Komnas HAM sudah mengajukan Framework Convention on Tobacco Control (FCTC) yang tujuannya agar anak lebih terlindungi dari bahaya rokok. Baik itu dari pengaruh sosial untuk ikut berperilaku merokok, bahaya asap rokok dari lingkungan sekitar, di rumah, di tempat umum maupun di transportasi umum.
“Namun, hingga saat ini Indonesia masih belum meratifikasi FCTC tersebut. Setidaknya ada kebijakan yang terus secara progresif, tahap demi tahap, mendekati apa yang menjadi substansi dari FCTC. Misalnya iklan, promosi, dan sponsorship dari rokok ini semestinya dilarang di Indonesia. Industri rokok masih sangat bisa membangun iklan saat ini. Mestinya sudah lebih dibatasi terutama di ruang-ruang yang dekat dengan lokasi anak-anak yang dapat dilanjutkan lebih luas ke ruang-ruang publik. Pemerintah juga harus melakukan pembatasan yang tegas berupa pelarangan adanya rokok di sekitar sekolah atau misalnya taman untuk semakin melindungi anak.” tambah Ahmad Taufan Damanik.

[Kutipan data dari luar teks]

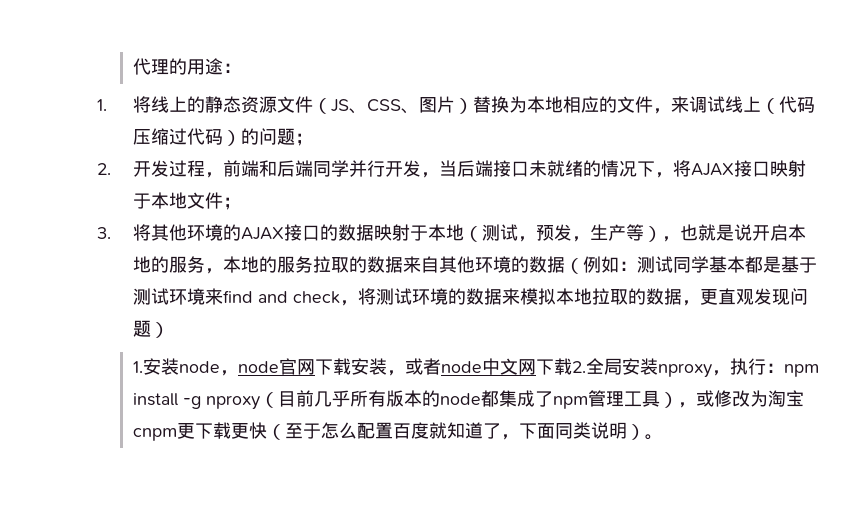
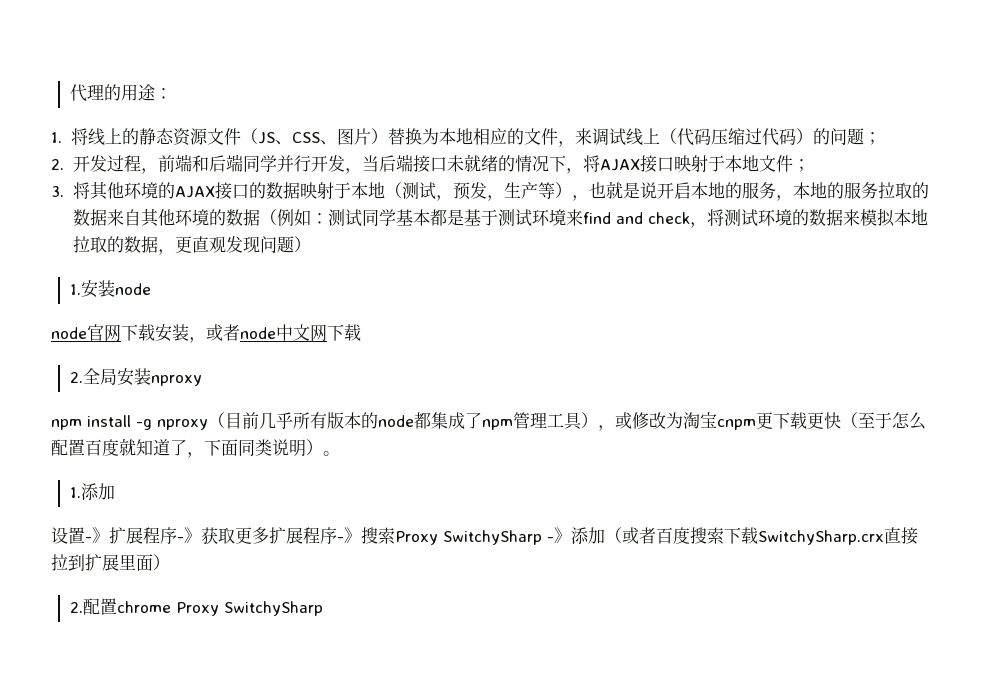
[219,370,238,376] ， -> (151, 289) //
(572, 366) none -> (361, 332) //
[711,358,784,376] ，执行： -> (202, 380) //
(663, 437) none -> [69,483,115,500] [51,527,918,545] [51,554,170,571] [69,598,323,616] // 1.添加 // 设置-》扩展程序-》获取更多扩展程序-》搜索Proxy SwitchySharp -》添加（或者百度搜索下载SwitchySharp.crx直接拉到扩展里面） // 2.配置chrome Proxy SwitchySharp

Sementara itu, Ahmad Sofian, Koordinator End Child Prostitution, Child Pornography and the Trafficking of Children for Sexual Purposes (ECPAT Indonesia) menambahkan bahwa rokok saat ini masih sangat mudah didapatkan secara daring melalui e-commerce dan hanya penyedia tertentu yang memverifikasi bahwa rokok ini diperuntukkan bagi usia diatas 18 tahun (bukan untuk anak).

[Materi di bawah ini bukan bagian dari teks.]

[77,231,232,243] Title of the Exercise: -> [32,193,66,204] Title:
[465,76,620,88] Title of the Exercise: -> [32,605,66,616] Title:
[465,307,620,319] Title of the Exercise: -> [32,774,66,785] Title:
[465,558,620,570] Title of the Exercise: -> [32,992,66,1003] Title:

“Selain itu, selama ini yang terkena teguran ketika menjual rokok lebih banyak kepada anak lebih banyak kasir dan SPG, tetapi industri rokok belum mendapatkan sanksi mengenai adanya kasus ini. Orang pada lapis bawah yang kena denda tetapi industri rokok tidak ikut terkena denda dalam kasus. Ditambah, Peraturan Pemerintah (PP) 109/2012 belum harmonis dengan perlindungan anak dan PP ini sudah kadaluarsa. PP ini juga sudah tidak sinkron dengan UU ITE karena penjualan rokok sekarang banyak yang menggunakan e-commerce,” jelasnya Ahmad Sofian.
Rekomendasi
Maria Clara Bastiani (Jaringan Penanggulangan Pekerja Anak/JARAK) mewakili 42 organisasi pemerhati anak menyampaikan beberapa rekomendasi.

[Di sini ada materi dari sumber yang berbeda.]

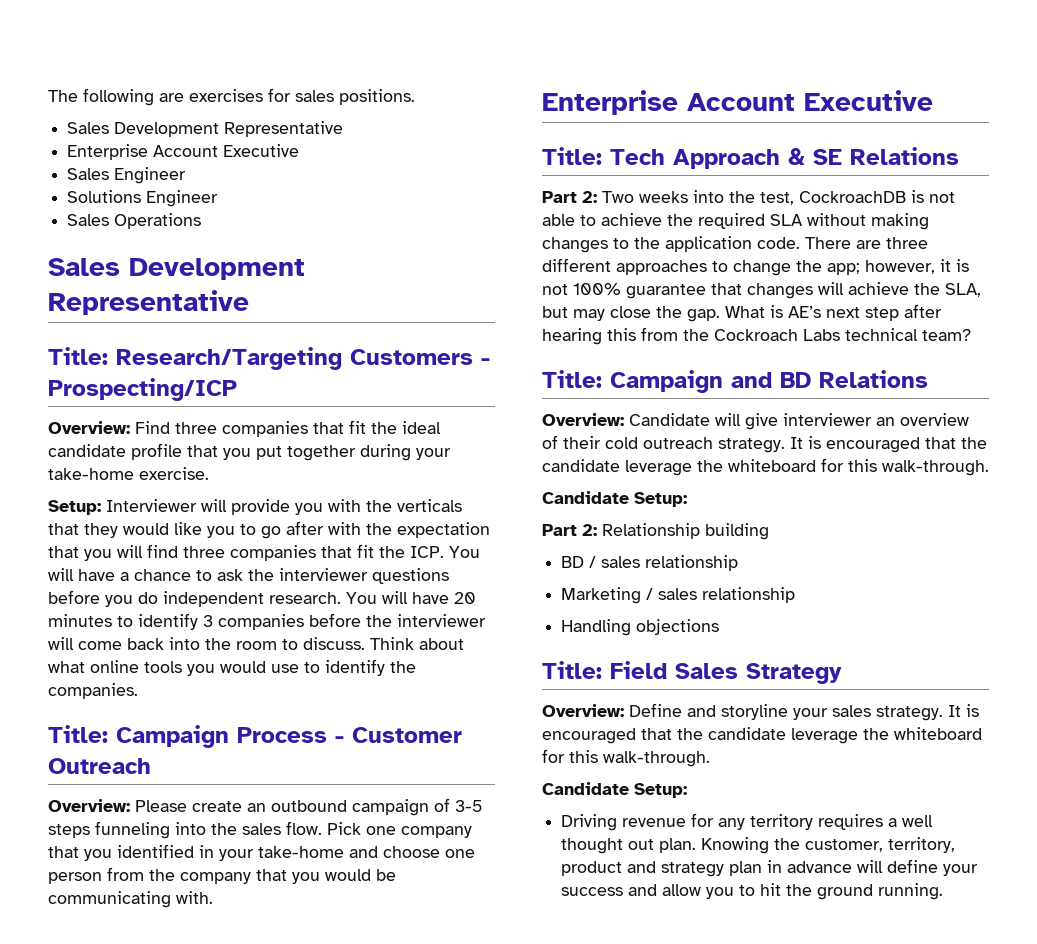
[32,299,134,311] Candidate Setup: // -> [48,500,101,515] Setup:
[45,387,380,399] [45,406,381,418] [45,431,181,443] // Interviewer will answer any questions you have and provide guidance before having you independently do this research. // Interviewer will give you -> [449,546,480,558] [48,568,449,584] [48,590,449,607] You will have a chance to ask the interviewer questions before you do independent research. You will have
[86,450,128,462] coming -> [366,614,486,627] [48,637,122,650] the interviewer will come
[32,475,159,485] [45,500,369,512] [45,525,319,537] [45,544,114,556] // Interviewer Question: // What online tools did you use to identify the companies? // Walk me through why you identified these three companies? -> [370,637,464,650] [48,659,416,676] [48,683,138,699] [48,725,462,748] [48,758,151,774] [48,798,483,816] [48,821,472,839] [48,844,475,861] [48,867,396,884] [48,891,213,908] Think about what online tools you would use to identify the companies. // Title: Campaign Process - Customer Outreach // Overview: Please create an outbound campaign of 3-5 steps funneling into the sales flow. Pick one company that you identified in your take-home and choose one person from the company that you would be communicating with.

“Dari sisi kebijakan fiskal, kami mendorong kenaikan harga rokok sebagai upaya agar rokok tidak terjangkau oleh anak-anak dan remaja, melalui cukai rokok yang harus secara konsisten dinaikkan setiap tahunnya (dengan rerata kenaikan cukai rokok sebesar 25 persen per tahun), penyederhanaan strata tarif cukai rokok untuk mencegah konsumen beralih ke harga rokok yang lebih murah; serta kenaikan cukai hasil tembakau selain untuk upaya pengendalian konsumsi rokok juga dapat menyejahterakan pekerja dan petani tembakau melalui Dana Bagi Hasil Cukai Hasil Tembakau (DBH CHT).
Sementara untuk kebijakan nonfiskal, antara lain mendorong revisi Peraturan Pemerintah Nomor 109 Tahun 2012 agar perubahan regulasinya dapat lebih melindungi anak dari produk rokok, mendorong larangan penjualan rokok batangan/ketengan untuk efektivitas cukai rokok dan memperketat akses oleh anak-anak dan masyarakat pra-sejahtera, mendorong pelarangan iklan, promosi, dan sponsor rokok di berbagai media, baik di luar ruang, dalam ruang, televisi, dan media digital, termasuk internet, mendorong perluasan peringatan kesehatan bergambar pada bungkus rokok; serta mengatur pengendalian rokok elektronik sebagaimana adanya regulasi untuk rokok konvensional.